### TEXTE À ANALYSER
============================================================

Ici commence le parcours de la prise en charge médicale, kinésithérapie, examen sanguin mensuel, injections trois fois par semaine, IRM réguliers, enfin plein de trucs impensables et voire même inimaginables quelques mois plus tôt.

Ma vie se poursuit, les amis proches, “la famille” sont à ce moment là, à mes cotés, j’avoue que dans les premiers temps avoir été très entouré. Mais le temps faisant son œuvre chacun retourne à sa vie et certains (je ne leur en veux pas) retourne à leur quotidien, “Jean-Marc va mieux…”.

C’est un bouleversement de vie qui entraîne inévitablement des répercussions émotionnelles et des remaniements psychiques. Les états émotionnels qui peuvent être ressenti : Le déni (forme de rejet de la maladie qui se manifeste par des réactions de fuite), L’agressivité (manifestée envers ses proches ou ses collègues, elle permet de projeter sur l’autre notre angoisse).

L’injustice (on se demande “pourquoi moi ?”, se sentant parfois comme persécuté).

Le sentiment d’échec (on se sent coupable d’être tombé malade, comme si c’était la conséquence d’une vie dans laquelle on n’est pas capable de réussir).

Je vis avec.

============================================================

### DONNÉES
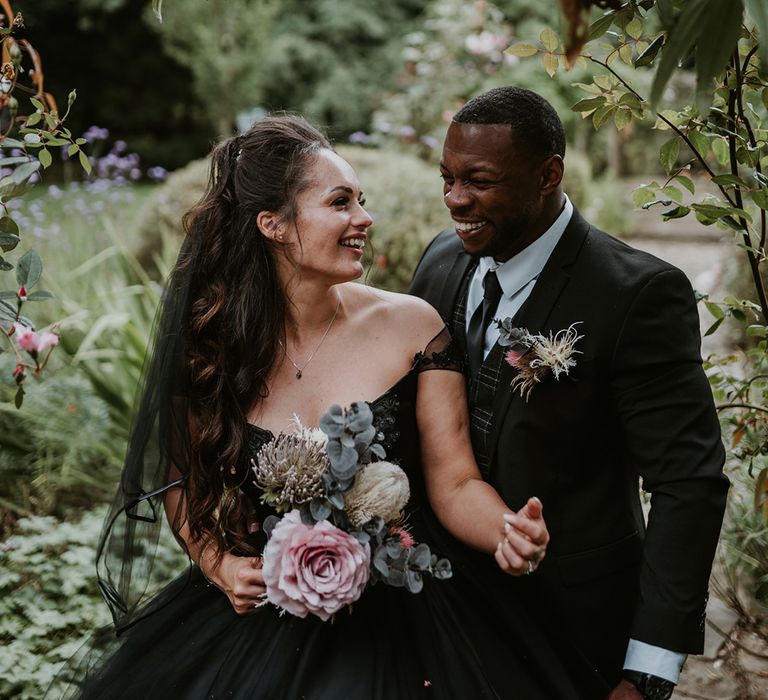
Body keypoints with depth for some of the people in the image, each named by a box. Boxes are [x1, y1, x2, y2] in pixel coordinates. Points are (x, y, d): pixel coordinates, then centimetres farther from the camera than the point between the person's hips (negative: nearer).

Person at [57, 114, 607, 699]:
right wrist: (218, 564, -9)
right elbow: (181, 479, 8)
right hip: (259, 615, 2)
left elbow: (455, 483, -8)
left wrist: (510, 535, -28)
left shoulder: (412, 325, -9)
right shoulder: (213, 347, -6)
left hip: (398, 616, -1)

============================================================

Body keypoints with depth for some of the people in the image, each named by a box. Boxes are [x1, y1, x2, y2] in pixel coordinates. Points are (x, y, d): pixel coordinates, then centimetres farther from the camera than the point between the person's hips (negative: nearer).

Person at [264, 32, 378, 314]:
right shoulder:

============================================================

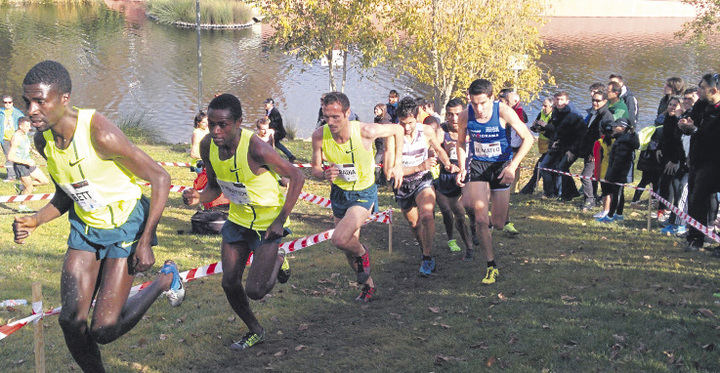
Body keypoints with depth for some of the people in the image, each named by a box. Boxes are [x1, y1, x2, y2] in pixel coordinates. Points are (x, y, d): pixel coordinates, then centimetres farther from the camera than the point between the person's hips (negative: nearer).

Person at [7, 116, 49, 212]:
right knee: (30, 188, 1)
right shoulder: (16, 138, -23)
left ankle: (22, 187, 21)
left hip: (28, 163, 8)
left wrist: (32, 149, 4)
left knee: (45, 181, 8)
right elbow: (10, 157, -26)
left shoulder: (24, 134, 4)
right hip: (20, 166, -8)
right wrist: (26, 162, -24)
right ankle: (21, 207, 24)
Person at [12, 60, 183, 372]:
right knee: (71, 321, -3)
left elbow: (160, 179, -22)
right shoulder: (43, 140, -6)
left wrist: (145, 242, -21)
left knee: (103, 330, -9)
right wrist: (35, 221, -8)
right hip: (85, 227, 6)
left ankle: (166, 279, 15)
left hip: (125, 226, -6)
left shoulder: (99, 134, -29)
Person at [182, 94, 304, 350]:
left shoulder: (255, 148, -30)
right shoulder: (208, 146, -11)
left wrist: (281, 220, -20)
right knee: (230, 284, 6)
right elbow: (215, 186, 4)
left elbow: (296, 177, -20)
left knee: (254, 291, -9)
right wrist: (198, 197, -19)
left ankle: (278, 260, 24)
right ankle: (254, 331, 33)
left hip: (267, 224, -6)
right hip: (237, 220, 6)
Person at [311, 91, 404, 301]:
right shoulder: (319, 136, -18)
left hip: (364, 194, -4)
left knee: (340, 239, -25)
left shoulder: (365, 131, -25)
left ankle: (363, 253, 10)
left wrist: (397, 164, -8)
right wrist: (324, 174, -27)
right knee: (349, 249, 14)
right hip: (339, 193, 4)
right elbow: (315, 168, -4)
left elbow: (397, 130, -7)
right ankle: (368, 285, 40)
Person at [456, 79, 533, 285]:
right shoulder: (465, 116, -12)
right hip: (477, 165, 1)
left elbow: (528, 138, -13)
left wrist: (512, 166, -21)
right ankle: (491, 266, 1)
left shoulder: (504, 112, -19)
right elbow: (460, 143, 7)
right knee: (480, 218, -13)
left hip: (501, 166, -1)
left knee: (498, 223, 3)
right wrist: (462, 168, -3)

============================================================

### SÉRIE D'EXERCICES
• A. Recopiez mot pour mot le passage du témoignage sur la maladie, de « L’injustice (on se » à « Je vis avec. ».
• B. D'après le témoignage sur la maladie, combien de fois par semaine faut-il faire les injections ?
• C. Prolongez le témoignage sur la maladie à partir de sa dernière phrase, « Je vis avec. »
Les données forment un ensemble à part, sans lien avec le texte.

### RÉPONSES DANS L'ORDRE
• A.
L’injustice (on se demande “pourquoi moi ?”, se sentant parfois comme persécuté).

Le sentiment d’échec (on se sent coupable d’être tombé malade, comme si c’était la conséquence d’une vie dans laquelle on n’est pas capable de réussir).

Je vis avec.

• B. Trois fois par semaine.

• C.
Mon entourage, mes Amis “ceux qui restent”, mes collègues de travail, supportent mon état avec ses hauts et ses bas. D’autres, ceux qui ne savent pas, ceux qui ne comprennent pas, ceux qui ne veulent pas avoir à gérer, se détournent de moi.

Avant, j’avais une vie chargée (comme la plupart des personnes), aujourd’hui je ne sais plus qui je suis, je ne sais plus comment me positionner. Je n’ose plus sortir, je n’ose plus danser (alors que j’aime ça), je n’ose plus lier des liens avec d’autres (de peur d’être jugé). Je n’ai ni peur, ni honte de parler de ma maladie. Mais après face à l’incompréhension, la position du repli sur soi, parait être la meilleure attitude. Le travail reste mon seul exutoire, mais pour combien de temps encore ? Cela me donne la sensation d’exister.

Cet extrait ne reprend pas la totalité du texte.